Motoru kenara çekip durdurdu. Başımı sırtından ayırıp ellerimi omuzlarına bastırarak motordan indim. O da inince gözlerimi etrafta gezdirmeye başladım. Masmavi deniz ve mavilik konusunda denizle yarışan bir gökyüzü... Denizin etrafını saran altın renginden kumlar ve kumları ziyadesiyle ısıtan havadaki parlak Güneş... Kumsala gelmiştik. İstanbul'un bu kısmına ilk defa geliyordum. Denizin mükemmel kokusu burnumu, dalga sesleri de kulaklarımı doldurmaya yetmişti. Havadaki temiz oksijen bütün vücudumu uyuşturuyordu. Birbirine karışan dalga ve yeşilin en güzel tonundaki ağacın yaprak sesleri burayı daha da güzelleştiriyordu. Gerçekten de nefes alabileceğimiz bir yere gelmiştik. İstemsizce gülümsedim. Kumsala doğru ilerlemeye başladık. "Burası çok güzel."

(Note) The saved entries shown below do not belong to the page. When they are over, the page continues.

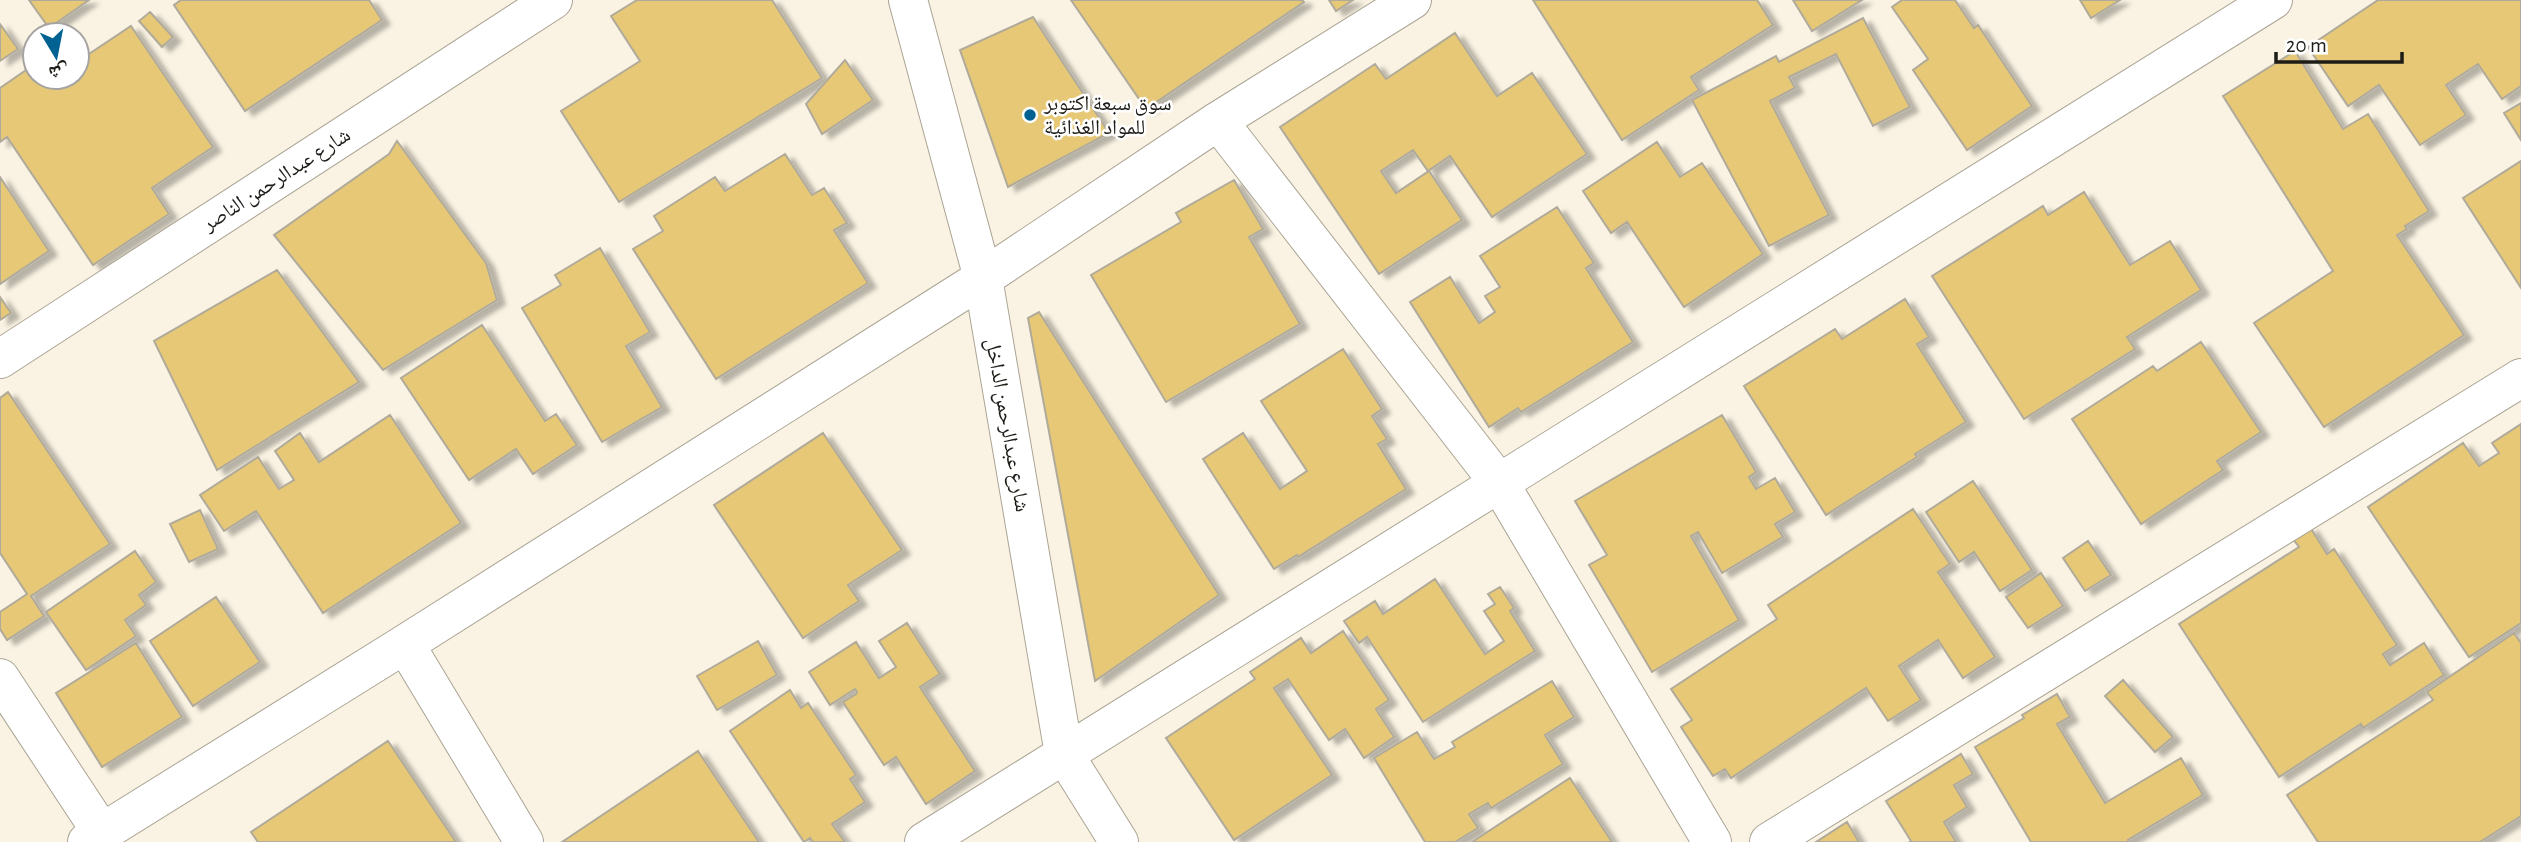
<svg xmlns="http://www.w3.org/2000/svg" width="2521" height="842" viewBox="0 0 2521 842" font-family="'Alegreya Sans','Noto Naskh Arabic',sans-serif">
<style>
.building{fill:#e6c876;stroke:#b0aa9b;stroke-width:2;filter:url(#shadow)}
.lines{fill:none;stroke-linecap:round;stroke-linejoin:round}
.minor-casing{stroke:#aaa494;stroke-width:40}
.minor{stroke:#fff;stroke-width:38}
.poi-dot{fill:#006292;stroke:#fff;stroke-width:2.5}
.labels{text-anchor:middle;stroke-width:5;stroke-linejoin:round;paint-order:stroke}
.poi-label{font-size:21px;fill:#1e1c16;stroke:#fff;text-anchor:start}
.street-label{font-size:21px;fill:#1e1c16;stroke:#fff}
</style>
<defs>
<filter id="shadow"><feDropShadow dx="8" dy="4.5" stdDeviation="2" flood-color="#0004"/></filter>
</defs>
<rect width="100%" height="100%" fill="#faf3e3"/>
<path class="building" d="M29 0H89L49 28Z
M181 0H369L382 20 245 111 174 5Z
M637 0H772L822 78 619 202 561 111 640 61 611 16Z
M1071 0H1302L1304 2 1146 109Z
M1329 0H1353L1336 11Z
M1533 0H1757L1773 25 1691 77 1699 90 1622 140Z
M1793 0H1862L1812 31Z
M1902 0H1955L1974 28 1978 25 2032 106 1967 150 1913 70 1928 59 1892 7Z
M2080 0H2120L2091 18Z
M2378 0H2521V86L2502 99 2478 64 2446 85 2466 115 2420 145 2379 85 2348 106 2308 47Z
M150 12 173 37 162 47 139 21Z
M1033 17 1109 133 1008 187 960 50Z
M1863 18 1910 107 1873 126 1836 54 1789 77 1795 88 1770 101 1829 215 1769 246 1692 100 1776 56 1779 62Z
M0 24 18 49 0 61Z
M131 26 213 147 152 188 169 214 93 265 7 137 0 142V88L35 64V77H77V62Z
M1455 33 1497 96 1532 73 1587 154 1492 217 1450 156 1428 171 1413 150 1381 171 1396 193 1429 171 1462 220 1379 274 1280 127 1375 64 1386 79Z
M2295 51 2343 129 2368 114 2429 211 2405 226 2407 229 2397 235 2464 335 2324 427 2254 323 2333 271 2223 96Z
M845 60 873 100 822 134 806 104Z
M2521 103V140L2504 113Z
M397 141 486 263 497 300 383 370 274 235 389 154Z
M1657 142 1680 177 1702 163 1763 254 1684 307 1627 222 1611 233 1583 191Z
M785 154 812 195 824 188 847 223 834 230 868 283 716 379 633 249 663 231 654 216 715 177 725 191Z
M2521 161V288L2463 198Z
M0 177 49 251 0 284Z
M1234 180 1263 229 1249 237 1300 324 1166 402 1091 275 1181 222 1176 213Z
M2084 192 2130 265 2170 241 2201 290 2127 337 2135 349 2024 419 1932 276 2043 206 2048 215Z
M1557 207 1594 263 1586 268 1633 342 1521 412 1518 408 1489 427 1410 302 1450 277 1479 323 1495 312 1485 296 1500 287 1480 256Z
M600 248 650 332 626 346 662 407 602 442 522 308 561 285 555 275Z
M277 270 359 382 217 470 154 341Z
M0 297 11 313 0 320Z
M1905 299 1929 337 1917 344 1966 422 1915 454 1917 457 1826 515 1744 386 1835 329 1842 339Z
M1039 312 1219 595 1095 681 1028 318Z
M482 325 545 421 556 414 577 445 533 474 516 449 469 480 401 378Z
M2201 342 2261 432 2217 461 2223 470 2141 524 2072 419 2153 366 2157 371Z
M1343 349 1382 409 1372 416 1387 439 1378 444 1406 489 1298 557 1297 555 1274 569 1203 459 1243 433 1280 489 1307 471 1261 401Z
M8 392 110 544 31 596 44 616 7 640 0 629V612L27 594 0 553V398Z
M390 415 461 523 323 613 256 511 224 531 200 495 258 457 279 489 294 480 275 451 300 433 319 462Z
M1722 415 1756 472 1749 477 1756 489 1775 478 1795 512 1775 524 1783 537 1722 573 1698 532 1691 536 1739 620 1652 672 1589 565 1607 555 1575 501Z
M2521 424V623L2469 657 2368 507 2463 443 2479 466 2499 453 2492 443Z
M823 433 902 550 848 585 859 601 803 638 714 505Z
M1973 481 2032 570 2000 591 1974 552 1959 562 1926 512Z
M1913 509 1950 564 1938 572 1995 657 1963 678 1938 640 1899 666 1921 700 1888 721 1866 688 1731 778 1725 769 1713 776 1681 727 1692 720 1671 689 1777 619 1768 605Z
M200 510 218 549 189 562 170 524Z
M2310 527 2327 554 2334 549 2397 645 2383 654 2390 665 2424 643 2444 675 2363 728 2361 724 2279 777 2179 624 2299 547 2293 539Z
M2088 541 2111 575 2085 591 2063 558Z
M135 551 156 582 139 595 146 605 125 620 136 636 86 670 46 612Z
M2041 573 2063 606 2028 628 2006 597Z
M1435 579 1485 654 1504 641 1484 611 1495 604 1488 594 1500 587 1514 608 1510 611 1535 651 1423 722 1367 637 1359 643 1344 621 1375 601 1383 614Z
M216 597 260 662 193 706 150 641Z
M907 623 940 674 920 687 975 771 926 804 896 757 884 765 843 702 856 694 857 692 855 689 830 705 809 672 856 642 879 678 896 667 879 641Z
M1343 631 1389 700 1376 709 1394 737 1364 758 1345 729 1329 740 1288 679 1274 688 1332 775 1234 840 1166 738 1255 679 1250 672 1301 638 1311 653Z
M2514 633 2521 643V816L2480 842H2318L2287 795 2433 700 2427 692Z
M758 641 777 675 717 710 697 676Z
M136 643 182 717 102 767 56 693Z
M2123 680 2173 737 2155 752 2105 696Z
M1552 681 1574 717 1545 735 1563 764 1491 808 1488 803 1469 814 1478 828 1455 842H1425L1374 758 1417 732 1434 759 1455 747 1452 742Z
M790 690 801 708 808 703 856 775 850 779 865 802 832 824 845 842H813L810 838 804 842 730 731Z
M2057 694 2070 717 2057 724 2105 803 2181 758 2203 795 2128 840 2129 842H2031L1975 747 2024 718 2022 715Z
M388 741 456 842H258L251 832Z
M698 751 759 842H562Z
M1961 754 1973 774 1954 785 1967 807 1944 822 1956 842H1909L1911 841 1886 801Z
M1570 778 1612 842H1472Z
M1847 822 1859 842H1816Z"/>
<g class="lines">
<defs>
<path id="minor" d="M908 0 983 278 1064 754 1119 842
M1218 121 1500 484 1712 842
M0 359 553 0
M405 644 524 842
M0 678 102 833
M87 842 405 644 983 278 1218 121 1412 0
M924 842 2273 0
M1769 842 2521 378"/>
</defs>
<use href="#minor" class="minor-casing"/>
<use href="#minor" class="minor"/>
</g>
<circle class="poi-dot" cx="1030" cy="115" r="7"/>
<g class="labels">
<g class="poi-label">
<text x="1044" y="110">سوق سبعة اكتوبر<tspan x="1044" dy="24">للمواد الغذائية</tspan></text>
</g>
<g class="street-label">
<text transform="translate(276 179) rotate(-33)" y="7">شارع عبدالرحمن الناصر</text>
<text transform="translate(1008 425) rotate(80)" y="7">شارع عبدالرحمن الداخل</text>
</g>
</g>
<g transform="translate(56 56) rotate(170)"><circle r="33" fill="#ffffff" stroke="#a5a4a2" stroke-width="2"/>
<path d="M0-5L12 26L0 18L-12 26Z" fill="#006292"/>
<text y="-10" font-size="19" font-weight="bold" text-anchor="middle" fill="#1e1c16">ش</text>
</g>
<path d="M2276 52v10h126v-10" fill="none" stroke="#1e1c16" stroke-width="3.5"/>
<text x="2286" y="52" font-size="21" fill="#1e1c16" stroke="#ffffff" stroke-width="5" paint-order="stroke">20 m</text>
</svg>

Önden ilerlerken kısa süreliğine bana döndü ve gözlerini üzerimde gezdirdi. Tekrar önüne dönüp "Sen de çok güzelsin." dediğinde kalbimin ağzımda attığını hissettim. Bütün kan hücrelerim yanaklarıma hücum ederken gülümsedim. "Arada ağzından güzel şeyler çıkabiliyormuş demek."

"Abartmayalım istersen Bücür." Bu lafıyla gülümsemem silindi ve gözlerimi devirdim. "Bana Bücür deme."

"Ne diyeyim küçük hanım?"

"Küçük hanım da deme."

"Gerizekalı dememi istiyorsan direkt söyleyebilirsin. Dolaylı anlatım yapmana gerek yok."

Ayağımı yere vurup sinirle inledim. Bu halime sırıtmaya başladı. "Benim bir adım var koçum." diyerek Barış'ın geçen ki lafına değinmiştim. Sırf Boran'ı sinir etmek için yapmıştım bunu. Barış ona koçum dedikten sonra kavgaya tutuşmuşlardı. Umarım Boran şimdi beni de dövmeye kalkmazdı.